Disclaimer: I do not own the Naruto verse.


Ashes Burn

They call him lazy. (He disagrees.)

He's not lazy –though that's not to say he wasn't. He was, was lazy and bratty and unwilling to consider things like death and losing people because it was easier. With a brain like his, sometimes he just had to ignore the truth in order to remain sane. (It plagued him.)

He's not lazy any more though. (How could he be now?) He actually had a period, soon after everything changed, where he did nothing but train and train and strategise and train some more –because he had made a promise and he might have not been able to keep it so far but it didn't mean he would fail in keeping it at all. He trained himself raw and he strategized until he had accounted for far too many things and his brain ached. He pushed and pushed and pushed, shoved the universe out of his way because of a promise. He promised. He avenged. (The push had been done.)
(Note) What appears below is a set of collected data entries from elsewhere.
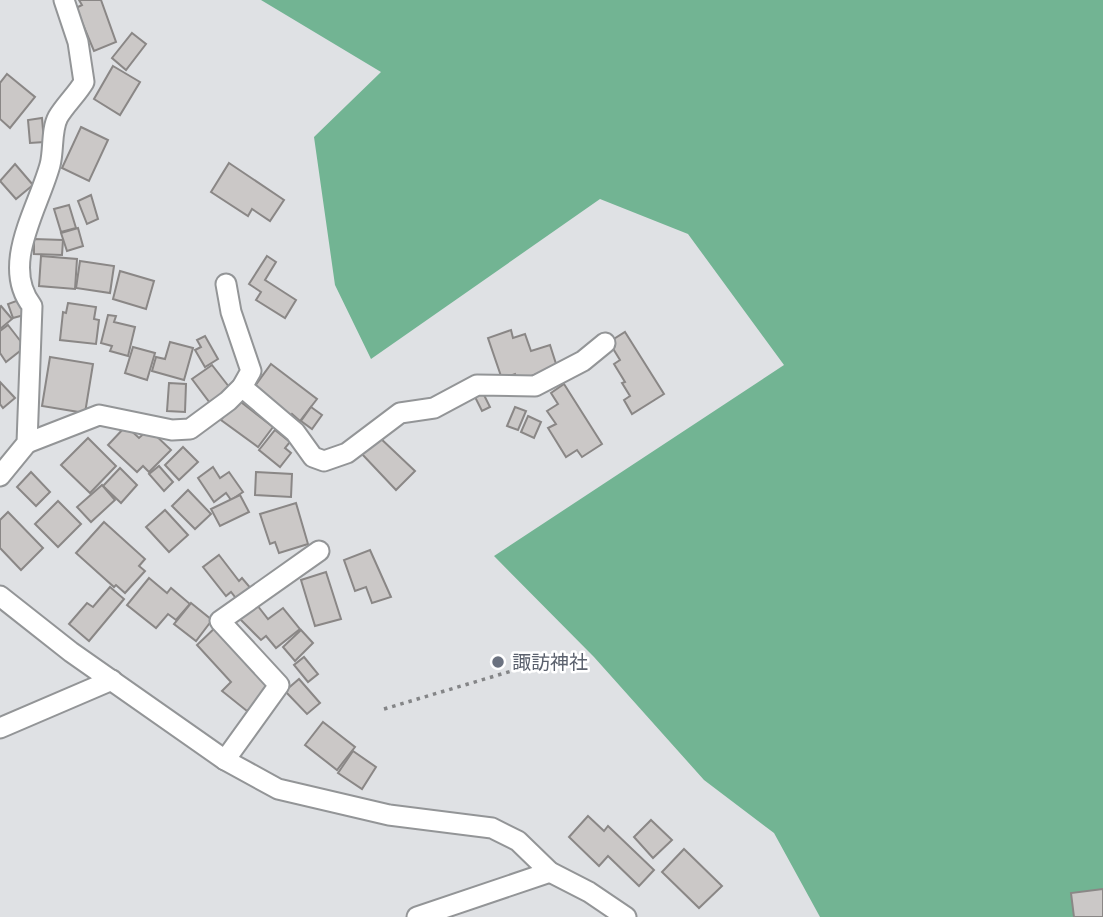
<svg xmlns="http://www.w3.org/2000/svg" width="1103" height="917" font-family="'DM Sans','Noto Sans JP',sans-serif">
  <rect width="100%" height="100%" fill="#dfe1e4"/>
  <path fill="#72b493" d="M261,0H1103V917H820L774,833L704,780L594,657L494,556L784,365L688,234L600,199L371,359L335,285L314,137L381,72Z"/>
  <g fill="#cbc8c7" stroke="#8a8786" stroke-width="2">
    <path d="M79,0H101L116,42L94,51L76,8L82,5Z"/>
    <path d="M132,33L146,44L126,70L112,58Z"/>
    <path d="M113,66L140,82L120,115L94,99Z"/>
    <path d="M7,74L35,97L10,128L0,119V83Z"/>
    <path d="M42,118L44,142L30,143L28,120Z"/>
    <path d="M81,127L108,140L89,181L62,168Z"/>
    <path d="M229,163L284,200L270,221L252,209L248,216L211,192Z"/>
    <path d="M15,164L33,185L16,199L0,181Z"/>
    <path d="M91,195L98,219L87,224L78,201Z"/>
    <path d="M69,205L76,228L61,232L54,209Z"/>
    <path d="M78,228L83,246L67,251L61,233Z"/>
    <path d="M34,239L63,240L62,255L34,254Z"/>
    <path d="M41,256L77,259L75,289L39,286Z"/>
    <path d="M267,256L276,262L265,280L296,300L285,318L256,300L261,292L249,284Z"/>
    <path d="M80,261L114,266L110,293L76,288Z"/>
    <path d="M120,271L154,281L146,309L113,299Z"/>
    <path d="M19,300L24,315L13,318L8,304Z"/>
    <path d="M68,303L96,307L94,319L99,320L96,344L60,340L63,312L66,313Z"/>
    <path d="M1,306L12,319L0,329V307Z"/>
    <path d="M108,315L116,316L114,322L135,327L128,356L110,351L112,346L101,343Z"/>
    <path d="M8,325L25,347L6,362L0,353V331Z"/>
    <path d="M511,330L513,338L525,334L531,351L550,345L557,367L517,381L515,374L502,379L488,338Z"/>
    <path d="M625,332L664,394L632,414L624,400L630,396L622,383L625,382L614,364L620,360L609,342Z"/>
    <path d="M205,336L218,359L205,367L195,350L201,347L197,340Z"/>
    <path d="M170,342L193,348L184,380L152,371L156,357L165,359Z"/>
    <path d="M133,347L155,353L147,380L125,373Z"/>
    <path d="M50,357L93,364L85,413L42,406Z"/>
    <path d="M271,364L317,399L300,421L292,414L289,418L252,390Z"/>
    <path d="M212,365L233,392L213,407L192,379Z"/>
    <path d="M0,382L15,398L3,408L0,404Z"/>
    <path d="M169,383L186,384L185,412L167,411Z"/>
    <path d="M564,384L602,444L582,457L577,450L566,457L548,428L556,424L547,411L558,404L551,393Z"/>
    <path d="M482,391L490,407L482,411L474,395Z"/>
    <path d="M237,399L273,427L258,447L221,420Z"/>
    <path d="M311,407L322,415L312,429L301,421Z"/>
    <path d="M515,407L526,411L518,430L507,426Z"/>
    <path d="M528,416L541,422L534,438L521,432Z"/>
    <path d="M126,426L139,438L149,429L171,450L149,472L143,466L137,472L108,445Z"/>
    <path d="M275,430L290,442L285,448L291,453L280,467L259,450Z"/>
    <path d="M378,436L415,471L396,490L361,453Z"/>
    <path d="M88,438L116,466L90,493L61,465Z"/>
    <path d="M183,447L198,462L179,480L165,465Z"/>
    <path d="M159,466L173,482L164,491L149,474Z"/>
    <path d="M213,467L220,478L229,472L243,492L231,500L226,493L214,502L198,478Z"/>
    <path d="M120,468L137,485L121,503L103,486Z"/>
    <path d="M31,472L50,492L36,506L17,487Z"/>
    <path d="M256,472L292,474L291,497L255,495Z"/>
    <path d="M102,485L115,500L91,522L77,507Z"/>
    <path d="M188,490L211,514L195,529L172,506Z"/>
    <path d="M240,495L249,512L220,526L211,509Z"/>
    <path d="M58,501L81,524L58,547L35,524Z"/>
    <path d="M296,503L308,544L279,553L275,542L270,544L260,514Z"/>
    <path d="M165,510L188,535L169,552L146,527Z"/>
    <path d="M8,512L43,548L21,570L0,548V520Z"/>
    <path d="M104,522L145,559L139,566L145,571L125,593L116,585L114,587L76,553Z"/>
    <path d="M370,550L391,597L372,603L366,587L355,591L344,560Z"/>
    <path d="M219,555L239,581L242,578L253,591L239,602L231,592L226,596L203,567Z"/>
    <path d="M326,572L341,619L315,626L301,580Z"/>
    <path d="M149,578L167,593L171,588L190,604L176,620L168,614L156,628L127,605Z"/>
    <path d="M110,587L124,599L89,641L69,624L87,603L93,607Z"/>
    <path d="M191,603L212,620L196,641L174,624Z"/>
    <path d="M257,605L268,619L283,608L300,629L276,648L266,636L261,640L240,619Z"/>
    <path d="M219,624L276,684L247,711L222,691L231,682L197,645Z"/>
    <path d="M301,630L313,643L295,661L283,647Z"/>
    <path d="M304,657L318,674L308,682L294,665Z"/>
    <path d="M299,679L320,703L307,714L285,691Z"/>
    <path d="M323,722L355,747L337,770L305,745Z"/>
    <path d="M353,751L376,767L362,789L338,773Z"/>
    <path d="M588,816L604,831L608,826L654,870L639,886L608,856L599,866L569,837Z"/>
    <path d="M651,820L672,840L653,858L634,837Z"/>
    <path d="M684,849L722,886L699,908L662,872Z"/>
    <path d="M1103,889V917H1074L1071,893Z"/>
  </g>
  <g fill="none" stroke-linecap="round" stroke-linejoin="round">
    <g stroke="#939597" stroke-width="23">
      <g id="minor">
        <path d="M242,387L295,432L313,457L324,461L347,453L400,413L434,408L477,385L535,386L583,361L605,343"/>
        <path d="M27,443L99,415L172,430L190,429L228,401L242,387L251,371L231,312L226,284"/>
        <path d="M0,476L27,443L32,306C0,265 38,209 50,165C54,150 51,130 58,117C65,105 77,94 84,82L78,42L64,0"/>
        <path d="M0,596L71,652L225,760L278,789L389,815L492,828L518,841L550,872L589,892L626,917"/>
        <path d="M0,728L112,680"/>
        <path d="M225,760L279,685L220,621L319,551"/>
        <path d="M417,917L550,872"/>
      </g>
    </g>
    <path stroke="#848587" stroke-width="3.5" stroke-dasharray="3.5 5" stroke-linecap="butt" d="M384,709L525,667"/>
    <use href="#minor" stroke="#fff" stroke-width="19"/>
  </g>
  <circle fill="#6b7280" stroke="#fff" stroke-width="2.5" cx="498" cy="662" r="7"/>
  <g text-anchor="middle" stroke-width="5" stroke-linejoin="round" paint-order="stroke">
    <g font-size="19" fill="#5b616d" stroke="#fff" text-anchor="start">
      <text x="512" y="669">諏訪神社</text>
    </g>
  </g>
</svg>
The universe shoved right back.

Shikamaru isn't lazy. He's tired.

It's bone deep. He wakes up and he is tired. He dresses and he is tired. He eats and he is tired. It dogs his steps, because Shikamaru cannot allow himself to forget. (Kurenai and little Akira-chan, with a smile so bright it feels like its light can never be snuffed out.) There are reminders of him everywhere he goes, in the way he holds his cigarettes and plays shogi and throws his kunai, and Ino and Choji never really speak of him. For all they were Team Ten, Shikamaru was always a little more Asuma's than the other two. (He was Asuma's friend, where Ino and Choji were his children to love and nurture and protect.)

He's tired. Shikamaru sits back and watches the clouds roll by.

The Immortals are dead. Shikamaru no longer has the strength to keep pushing the universe out of his way. (His hands shake when he lights a cigarette. Ino adverts her eyes and Choji tries not to cry.)

It's coming back reeling, stronger and fiercer for all Shikamaru pushed it away. It's like the sun is far out of reach and there's no sky to behold. It's like the clouds have chocked up the world and there's death on his tongue.

The burn of ashes on his hand wake him. Shikamaru didn't realise he had fallen asleep. Grief, his mother calls it. Shikamaru tries not to think of it. (He doesn't believe in grief. Grief, he thinks, is self-indulgent and useless. Shikamaru failed and now he has a promise to keep. To Asuma and to himself.)

Shikamaru feels like he's drowning. His lungs are painful and there's smoke in his airways. His nails are stained yellow and he wonders if he'll ever have his mother's white smile. (His father has sake. Shikamaru never asked.) It's hard. He's not lazy any more. Lazy killed and killed and ripped apart. Shikamaru isn't lazy.

He's tired. He's tired and he wishes he could just go to sleep.

(But he has a promise, a promise to himself and to Asuma and to the universe. Shikamaru made a promise, and if there is one thing Shikamaru will hold himself to; it's that promise.)